You basic problem is that a slit aperture doesn't let much light through and then you propose to disperse it even more by passing it through a diffraction grating—and the longer the projection distance from your grating to the viewing surface the more diffuse the light gets.

But to see any but the coarsest structure in the spectrum you have to spread the spectrum over a relatively large linear distance by projecting over an adequate distance. Now, with the $10^{-6}\,\mathrm{m}$ line spacing that you suggest, the blue end of the first period is at about $$ \theta_{400\,\mathrm{nm}} = 0.41\,\mathrm{rad} = 24^\circ \;,$$ and the red end is at $$ \theta_{700\,\mathrm{nm}} = 0.78\,\mathrm{rad} = 44^\circ \;,$$ for a angular spread of around $0.37\,\mathrm{rad} = 20^\circ$. That's actually not too bad: projecting over only $10\,\mathrm{cm}$ gives you a visible spectrum $3.7\,\mathrm{cm}$ wide, meaning that you could reasonably expect to resolve features only a few nanometers of spectrum wide under ideal circumstances.
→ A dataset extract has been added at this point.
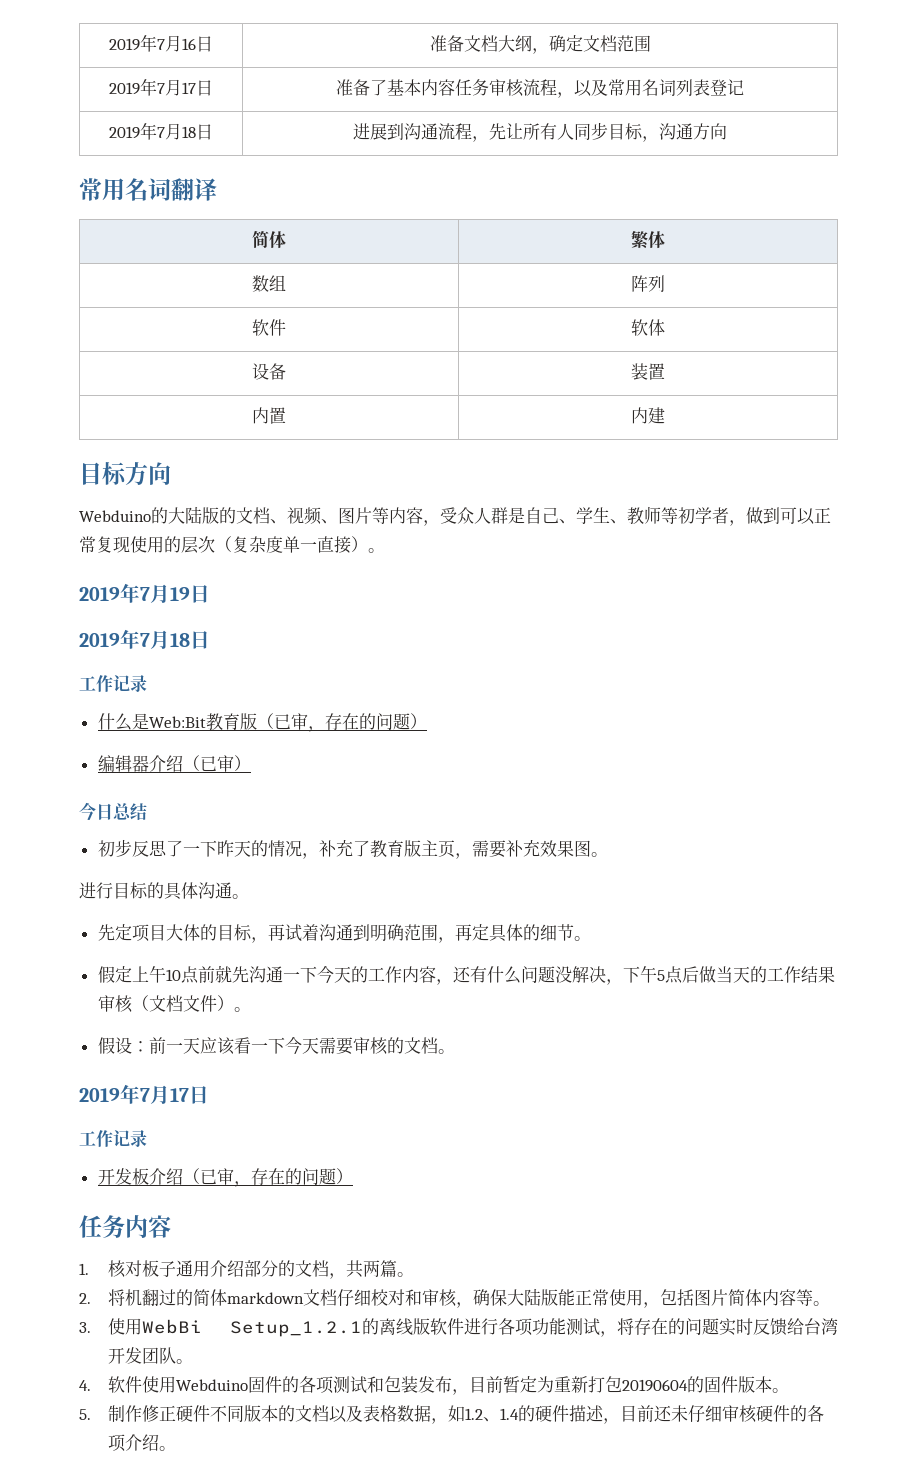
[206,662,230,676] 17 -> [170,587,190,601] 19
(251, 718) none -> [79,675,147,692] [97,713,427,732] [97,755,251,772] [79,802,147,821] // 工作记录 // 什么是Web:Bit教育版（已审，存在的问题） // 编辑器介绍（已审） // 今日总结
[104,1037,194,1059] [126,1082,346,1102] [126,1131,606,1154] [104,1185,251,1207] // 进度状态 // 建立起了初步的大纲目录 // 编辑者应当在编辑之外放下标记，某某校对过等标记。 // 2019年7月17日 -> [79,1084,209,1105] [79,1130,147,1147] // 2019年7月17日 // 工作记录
But how much light do you have? If we treat the system as strictly two-dimensional then the visible brightness is reduced by a factor proportional to $3.7\,\mathrm{cm}/(\text{width of slit aperture})$,1 which is a pretty big factor for a fine slit (200ish? more?).

Making the slit wider helps with light, but the angular size of the slit as seen from the grating represents a low limit on the angular size of the spectra feature that you can expect to discern. So making the slit bigger to get more light reduces your spectral resolution. That's the core trade-off you are fighting here.

In the end you'll want to experiment with different slit widths and projection distances (something you should do before eclipse day) to optimize your design.

You'll certainly want to put the spectrometer in as enclosed a setting as possible (i.e. use a box geometry, not a open one), so that at least you are looking at a dim pattern in a dark space, rather than a bright one.


1 More generally that's $$ \frac{\text{linear size of the visible spectrum}}{\text{width of slit aperture}} $$ for continuous spectra (including those with absorption features. For spectra that are mainly emission lines the light is concentrated in those lines which will be brighter than this estimate suggests.